**To-do item:** Copy out every line of text in the records below, keeping each one exactly as it appears, and leave out the picture markers.

**Study material:**
--------------------------------
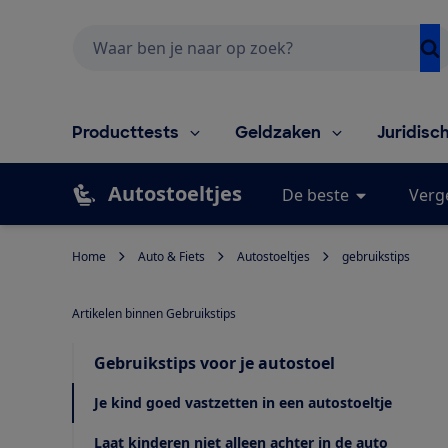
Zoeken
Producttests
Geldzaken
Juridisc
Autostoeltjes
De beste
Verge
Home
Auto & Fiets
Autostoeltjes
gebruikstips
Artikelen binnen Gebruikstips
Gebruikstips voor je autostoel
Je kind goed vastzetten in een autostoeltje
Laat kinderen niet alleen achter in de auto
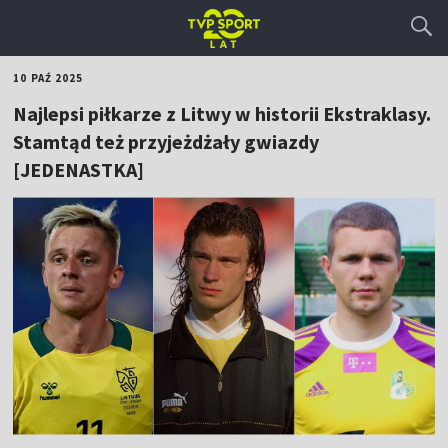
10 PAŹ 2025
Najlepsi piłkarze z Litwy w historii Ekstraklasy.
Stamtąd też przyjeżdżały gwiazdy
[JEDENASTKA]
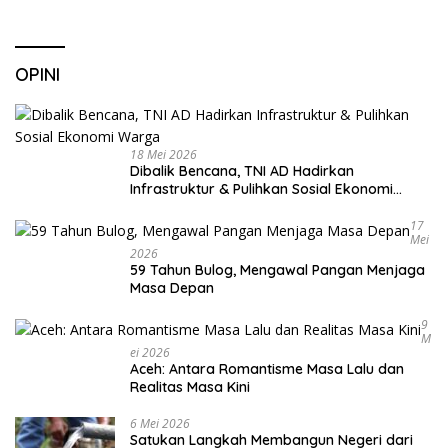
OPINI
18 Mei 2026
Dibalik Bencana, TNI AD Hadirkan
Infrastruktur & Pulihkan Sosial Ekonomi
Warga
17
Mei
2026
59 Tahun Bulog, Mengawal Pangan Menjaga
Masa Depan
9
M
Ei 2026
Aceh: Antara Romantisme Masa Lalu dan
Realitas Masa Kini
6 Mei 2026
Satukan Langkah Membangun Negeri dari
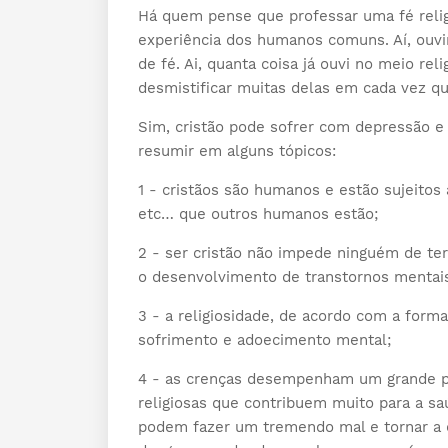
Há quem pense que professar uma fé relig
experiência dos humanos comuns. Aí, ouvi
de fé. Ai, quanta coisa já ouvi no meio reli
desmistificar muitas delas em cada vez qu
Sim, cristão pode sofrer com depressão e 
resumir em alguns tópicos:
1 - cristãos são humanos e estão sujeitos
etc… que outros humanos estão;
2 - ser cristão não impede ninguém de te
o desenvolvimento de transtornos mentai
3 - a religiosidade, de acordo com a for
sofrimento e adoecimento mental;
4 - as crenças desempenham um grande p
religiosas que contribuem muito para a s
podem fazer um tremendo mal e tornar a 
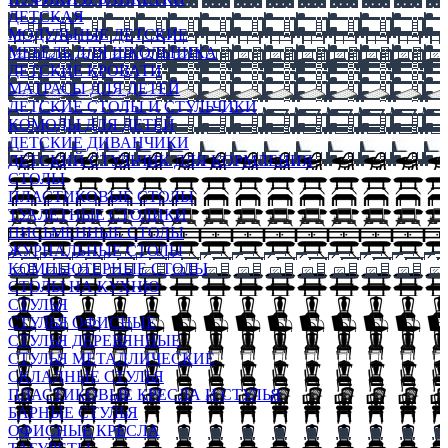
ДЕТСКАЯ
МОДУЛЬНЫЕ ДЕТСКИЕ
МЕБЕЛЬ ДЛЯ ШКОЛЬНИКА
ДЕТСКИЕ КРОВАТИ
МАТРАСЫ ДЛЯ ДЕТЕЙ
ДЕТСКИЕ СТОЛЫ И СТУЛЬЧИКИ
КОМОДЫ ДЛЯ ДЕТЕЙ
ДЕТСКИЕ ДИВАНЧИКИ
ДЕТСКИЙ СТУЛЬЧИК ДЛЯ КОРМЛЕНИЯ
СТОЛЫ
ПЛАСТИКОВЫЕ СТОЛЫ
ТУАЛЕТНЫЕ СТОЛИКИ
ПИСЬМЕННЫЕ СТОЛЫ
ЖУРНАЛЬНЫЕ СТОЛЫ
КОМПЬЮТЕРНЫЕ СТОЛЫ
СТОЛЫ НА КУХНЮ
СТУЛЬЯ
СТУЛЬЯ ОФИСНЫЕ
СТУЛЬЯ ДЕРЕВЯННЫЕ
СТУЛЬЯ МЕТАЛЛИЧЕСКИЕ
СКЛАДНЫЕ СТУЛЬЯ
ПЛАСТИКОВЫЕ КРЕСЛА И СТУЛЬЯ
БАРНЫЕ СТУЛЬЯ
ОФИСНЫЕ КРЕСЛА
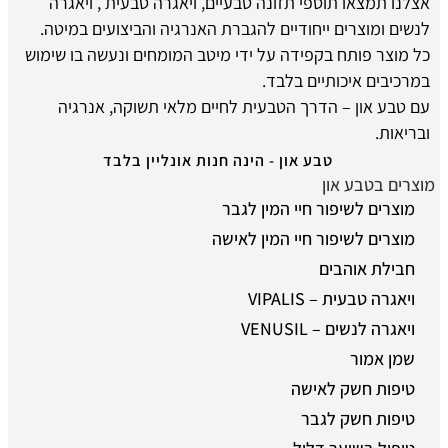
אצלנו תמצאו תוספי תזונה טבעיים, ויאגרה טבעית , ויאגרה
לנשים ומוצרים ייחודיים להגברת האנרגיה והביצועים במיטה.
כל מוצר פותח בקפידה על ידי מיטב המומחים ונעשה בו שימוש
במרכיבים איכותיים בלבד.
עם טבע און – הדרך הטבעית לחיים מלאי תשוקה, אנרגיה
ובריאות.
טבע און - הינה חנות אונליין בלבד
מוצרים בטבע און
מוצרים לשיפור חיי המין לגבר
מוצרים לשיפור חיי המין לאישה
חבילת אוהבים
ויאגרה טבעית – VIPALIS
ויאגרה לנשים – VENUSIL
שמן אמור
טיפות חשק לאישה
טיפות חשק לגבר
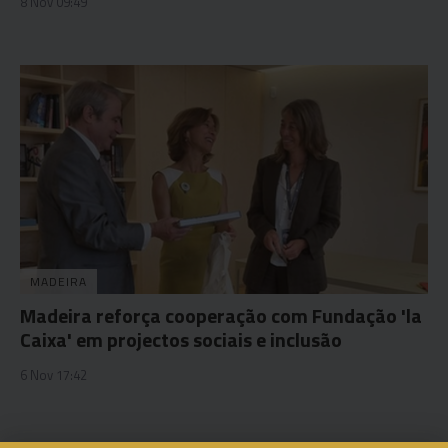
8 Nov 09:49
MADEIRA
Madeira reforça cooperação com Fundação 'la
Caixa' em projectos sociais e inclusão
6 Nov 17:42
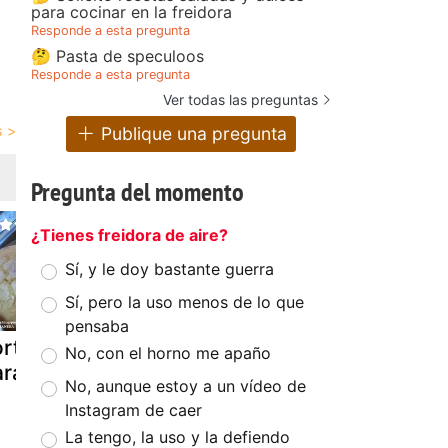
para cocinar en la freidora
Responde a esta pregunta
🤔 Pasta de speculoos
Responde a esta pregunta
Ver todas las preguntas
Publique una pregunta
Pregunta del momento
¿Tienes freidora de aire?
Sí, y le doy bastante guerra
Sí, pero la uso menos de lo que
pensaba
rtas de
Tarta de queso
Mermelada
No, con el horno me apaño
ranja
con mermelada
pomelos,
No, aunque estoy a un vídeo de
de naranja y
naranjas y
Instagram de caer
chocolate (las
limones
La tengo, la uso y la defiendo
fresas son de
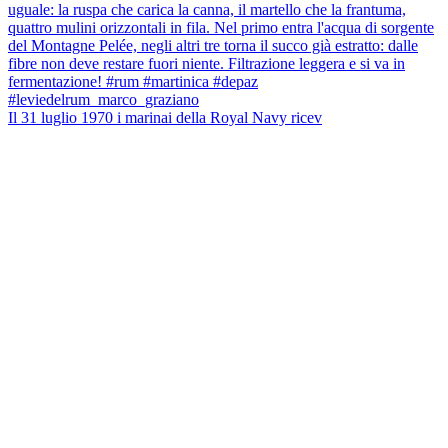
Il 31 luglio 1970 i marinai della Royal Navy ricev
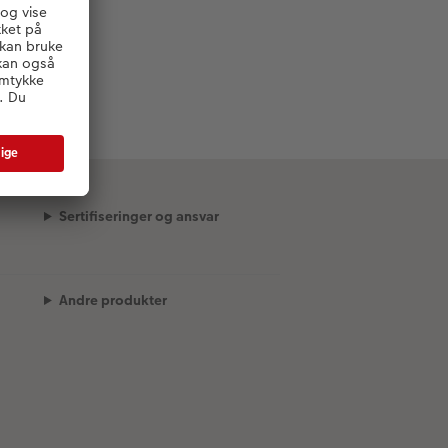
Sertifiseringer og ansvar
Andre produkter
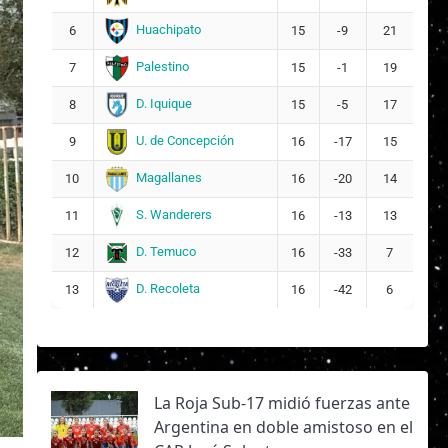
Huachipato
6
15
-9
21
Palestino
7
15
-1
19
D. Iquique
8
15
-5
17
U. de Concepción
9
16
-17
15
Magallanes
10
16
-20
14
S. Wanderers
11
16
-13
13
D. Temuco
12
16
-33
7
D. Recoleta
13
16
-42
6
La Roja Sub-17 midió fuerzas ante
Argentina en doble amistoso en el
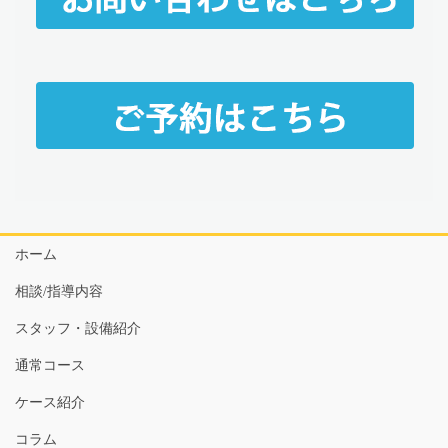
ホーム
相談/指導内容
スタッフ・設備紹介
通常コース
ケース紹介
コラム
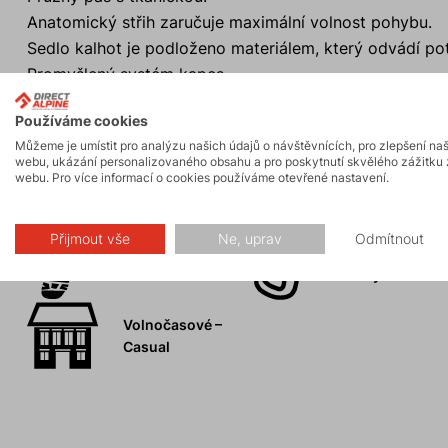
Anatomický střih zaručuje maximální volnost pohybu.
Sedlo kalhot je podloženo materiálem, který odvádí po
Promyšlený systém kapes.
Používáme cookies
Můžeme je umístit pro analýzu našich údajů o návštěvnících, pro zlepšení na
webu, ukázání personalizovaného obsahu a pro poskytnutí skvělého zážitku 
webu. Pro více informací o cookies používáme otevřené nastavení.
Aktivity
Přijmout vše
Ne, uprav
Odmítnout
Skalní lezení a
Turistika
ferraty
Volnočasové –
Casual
--------------------------------
**Solution to this exercise:**
Zoeken
Producttests
Geldzaken
Juridisc
Autostoeltjes
De beste
Verge
Home
Auto & Fiets
Autostoeltjes
gebruikstips
Artikelen binnen Gebruikstips
Gebruikstips voor je autostoel
Je kind goed vastzetten in een autostoeltje
Laat kinderen niet alleen achter in de auto
10 PAŹ 2025
Najlepsi piłkarze z Litwy w historii Ekstraklasy.
Stamtąd też przyjeżdżały gwiazdy
[JEDENASTKA]
OPINI
18 Mei 2026
Dibalik Bencana, TNI AD Hadirkan
Infrastruktur & Pulihkan Sosial Ekonomi
Warga
17
Mei
2026
59 Tahun Bulog, Mengawal Pangan Menjaga
Masa Depan
9
M
Ei 2026
Aceh: Antara Romantisme Masa Lalu dan
Realitas Masa Kini
6 Mei 2026
Satukan Langkah Membangun Negeri dari
Há quem pense que professar uma fé relig
experiência dos humanos comuns. Aí, ouvi
de fé. Ai, quanta coisa já ouvi no meio reli
desmistificar muitas delas em cada vez qu
Sim, cristão pode sofrer com depressão e 
resumir em alguns tópicos:
1 - cristãos são humanos e estão sujeitos
etc… que outros humanos estão;
2 - ser cristão não impede ninguém de te
o desenvolvimento de transtornos mentai
3 - a religiosidade, de acordo com a for
sofrimento e adoecimento mental;
4 - as crenças desempenham um grande p
religiosas que contribuem muito para a s
podem fazer um tremendo mal e tornar a 
ДЕТСКАЯ
МОДУЛЬНЫЕ ДЕТСКИЕ
МЕБЕЛЬ ДЛЯ ШКОЛЬНИКА
ДЕТСКИЕ КРОВАТИ
МАТРАСЫ ДЛЯ ДЕТЕЙ
ДЕТСКИЕ СТОЛЫ И СТУЛЬЧИКИ
КОМОДЫ ДЛЯ ДЕТЕЙ
ДЕТСКИЕ ДИВАНЧИКИ
ДЕТСКИЙ СТУЛЬЧИК ДЛЯ КОРМЛЕНИЯ
СТОЛЫ
ПЛАСТИКОВЫЕ СТОЛЫ
ТУАЛЕТНЫЕ СТОЛИКИ
ПИСЬМЕННЫЕ СТОЛЫ
ЖУРНАЛЬНЫЕ СТОЛЫ
КОМПЬЮТЕРНЫЕ СТОЛЫ
СТОЛЫ НА КУХНЮ
СТУЛЬЯ
СТУЛЬЯ ОФИСНЫЕ
СТУЛЬЯ ДЕРЕВЯННЫЕ
СТУЛЬЯ МЕТАЛЛИЧЕСКИЕ
СКЛАДНЫЕ СТУЛЬЯ
ПЛАСТИКОВЫЕ КРЕСЛА И СТУЛЬЯ
БАРНЫЕ СТУЛЬЯ
ОФИСНЫЕ КРЕСЛА
אצלנו תמצאו תוספי תזונה טבעיים, ויאגרה טבעית , ויאגרה
לנשים ומוצרים ייחודיים להגברת האנרגיה והביצועים במיטה.
כל מוצר פותח בקפידה על ידי מיטב המומחים ונעשה בו שימוש
במרכיבים איכותיים בלבד.
עם טבע און – הדרך הטבעית לחיים מלאי תשוקה, אנרגיה
ובריאות.
טבע און - הינה חנות אונליין בלבד
מוצרים בטבע און
מוצרים לשיפור חיי המין לגבר
מוצרים לשיפור חיי המין לאישה
חבילת אוהבים
ויאגרה טבעית – VIPALIS
ויאגרה לנשים – VENUSIL
שמן אמור
טיפות חשק לאישה
טיפות חשק לגבר
8 Nov 09:49
MADEIRA
Madeira reforça cooperação com Fundação 'la
Caixa' em projectos sociais e inclusão
6 Nov 17:42
para cocinar en la freidora
Responde a esta pregunta
🤔 Pasta de speculoos
Responde a esta pregunta
Ver todas las preguntas
Publique una pregunta
Pregunta del momento
¿Tienes freidora de aire?
Sí, y le doy bastante guerra
Sí, pero la uso menos de lo que
pensaba
rtas de
Tarta de queso
Mermelada
No, con el horno me apaño
ranja
con mermelada
pomelos,
No, aunque estoy a un vídeo de
de naranja y
naranjas y
Instagram de caer
chocolate (las
limones
La tengo, la uso y la defiendo
fresas son de
Il 31 luglio 1970 i marinai della Royal Navy ricev
Sertifiseringer og ansvar
Andre produkter
Huachipato
6
15
-9
21
Palestino
7
15
-1
19
D. Iquique
8
15
-5
17
U. de Concepción
9
16
-17
15
Magallanes
10
16
-20
14
S. Wanderers
11
16
-13
13
D. Temuco
12
16
-33
7
D. Recoleta
13
16
-42
6
La Roja Sub-17 midió fuerzas ante
Argentina en doble amistoso en el
ホーム
相談/指導内容
スタッフ・設備紹介
通常コース
ケース紹介
コラム
Anatomický střih zaručuje maximální volnost pohybu.
Sedlo kalhot je podloženo materiálem, který odvádí po
Promyšlený systém kapes.
Používáme cookies
Můžeme je umístit pro analýzu našich údajů o návštěvnících, pro zlepšení na
webu, ukázání personalizovaného obsahu a pro poskytnutí skvělého zážitku 
webu. Pro více informací o cookies používáme otevřené nastavení.
Aktivity
Přijmout vše
Ne, uprav
Odmítnout
Skalní lezení a
Turistika
ferraty
Volnočasové –
Casual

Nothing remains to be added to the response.